Доктор Уинтер сказал:
— Я, видите ли, сельский врач. Как-то раз мне пришлось оперировать аппендицит кухонным ножом. С тех пор я не расстаюсь с этими инструментами.
Капитан Бентик сказал:
— Насколько мне известно, здесь имеется огнестрельное оружие, — он открыл кожаную записную книжку, вынутую из кармана.
Доктор Уинтер сказал:
— Вы все досконально знаете.
— Да. Тут работал один наш человек.
Доктор Уинтер сказал:
— Вы, конечно, откажетесь его назвать?
Бентик сказал:
— Он свое дело сделал. Если я его назову, никому никакого вреда не будет. Это Корелл.
И доктор удивленно повторил:
— Джордж Корелл? Да не может быть! Он столько сделал для нашего города. Вот хотя бы сегодня утром — были стрелковые состязания в горах, и призы пожертвовал Корелл, — и когда доктор Уинтер сказал это, по его глазам стало видно, что теперь ему все понятно, и он медленно сжал губы и потом добавил: — Так. Значит, вот почему он устроил стрелковые состязания. Так, понимаю. Но Джордж Корелл… непостижимо!
Дверь налево открылась, и в приемную вошел мэр Оурден; он ковырял мизинцем в правом ухе. Мэр был в парадном сюртуке, с цепью на груди — знаком его достоинства. У него были пушистые седые усы и еще по одному усу поменьше — над глазами. Седые волосы, зализанные щеткой минуту назад, начинали освобождаться от насилия и мало-помалу взъерошивались.

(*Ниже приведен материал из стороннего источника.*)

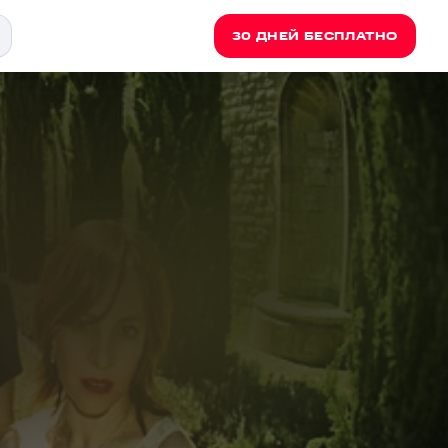
30 ДНЕЙ БЕСПЛАТНО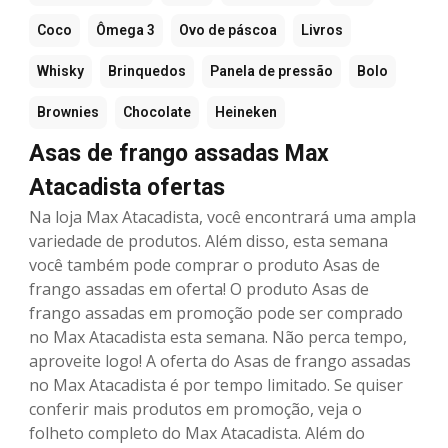
Coco
Ômega 3
Ovo de páscoa
Livros
Whisky
Brinquedos
Panela de pressão
Bolo
Brownies
Chocolate
Heineken
Asas de frango assadas Max
Atacadista ofertas
Na loja Max Atacadista, você encontrará uma ampla
variedade de produtos. Além disso, esta semana
você também pode comprar o produto Asas de
frango assadas em oferta! O produto Asas de
frango assadas em promoção pode ser comprado
no Max Atacadista esta semana. Não perca tempo,
aproveite logo! A oferta do Asas de frango assadas
no Max Atacadista é por tempo limitado. Se quiser
conferir mais produtos em promoção, veja o
folheto completo do Max Atacadista. Além do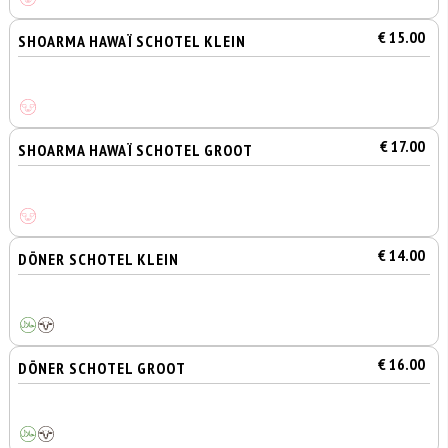
€ 15.00
SHOARMA HAWAÏ SCHOTEL KLEIN
€ 17.00
SHOARMA HAWAÏ SCHOTEL GROOT
€ 14.00
DÖNER SCHOTEL KLEIN
€ 16.00
DÖNER SCHOTEL GROOT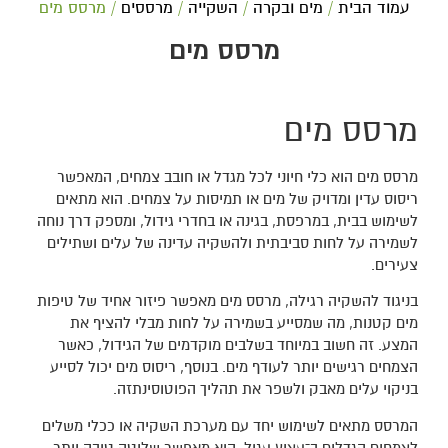
עמוד הבית
/
מים ובקרה
/
השקייה
/
מרססים
/ מרסס מים
מרסס מים
מרסס מים
מרסס מים הוא כלי חיוני לכל מגדל או חובב צמחים, המאפשר
ריסוס עדין ומדויק של מים או תמיסות על צמחים. הוא מתאים
לשימוש בבית, במרפסת, בגינה או בחדרי גידול, ומספק דרך נוחה
לשמירה על לחות סביבתית ולהשקיה עדינה של עלים ושתילים
צעירים.
בניגוד להשקיה רגילה, מרסס מים מאפשר פיזור אחיד של טיפות
מים קטנות, מה שמסייע בשמירה על לחות מבלי להציף את
המצע. זה חשוב במיוחד בשלבים מוקדמים של הגידול, כאשר
הצמחים רגישים יותר לעודף מים. בנוסף, ריסוס מים יכול לסייע
בניקוי עלים מאבק ולשפר את תהליך הפוטוסינתזה.
המרסס מתאים לשימוש יחד עם מערכת השקיה או ככלי משלים
לצמחים הגדלים ב־עציץ עגול. הוא מאפשר שליטה טובה יותר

Он столько лет пробыл на своем посту, что стал в городе олицетворением самой идеи мэрства. Слово «мэр», написанное или напечатанное, даже у взрослых людей вызывало перед глазами образ мэра Оурдена. Он слился воедино со своей должностью. Она придала ему достоинство, а он ей — человечность и теплоту.
Из-за его спины появилась мадам — маленькая, морщинистая, свирепая. Считая этого человека задуманным ею самой и ею же скроенным, мадам твердо верила, что, доведись ей проделать эту работу сызнова, результаты получились бы гораздо лучшие. За всю свою жизнь она только раз или два поняла его до конца, но те стороны, которые были открыты ей, она знала хорошо, знала насквозь. Отсутствие аппетита, недомогание, небрежность, низменные черты характера — это не могло скрыться от ее взора; его мысли, мечты, стремления — это было для нее недосягаемо. И все же несколько раз в жизни она видела небо.
Мадам обошла мэра сбоку, дернула его за рукав, заставила отнять мизинец от потревоженного уха и опустить руку вдоль тела, точно он был маленький ребенок, запустивший палец в рот.
— Никогда не поверю, что это так больно, как ты говоришь, — сказала она и повернулась к доктору Уинтеру. — Брови так и не дал подстричь.
— Мне больно, — сказал мэр Оурден.
— Ну и хорошо! Если тебе так больше нравится, я ничего не могу поделать, — мадам поправила ему и без того аккуратно завязанный галстук — Доктор, я очень рада, что вы здесь, — сказала она. — Как вы думаете, сколько их придет? — и вдруг мадам увидела капитана Бентика. — Ах! — вскрикнула она. — Полковник!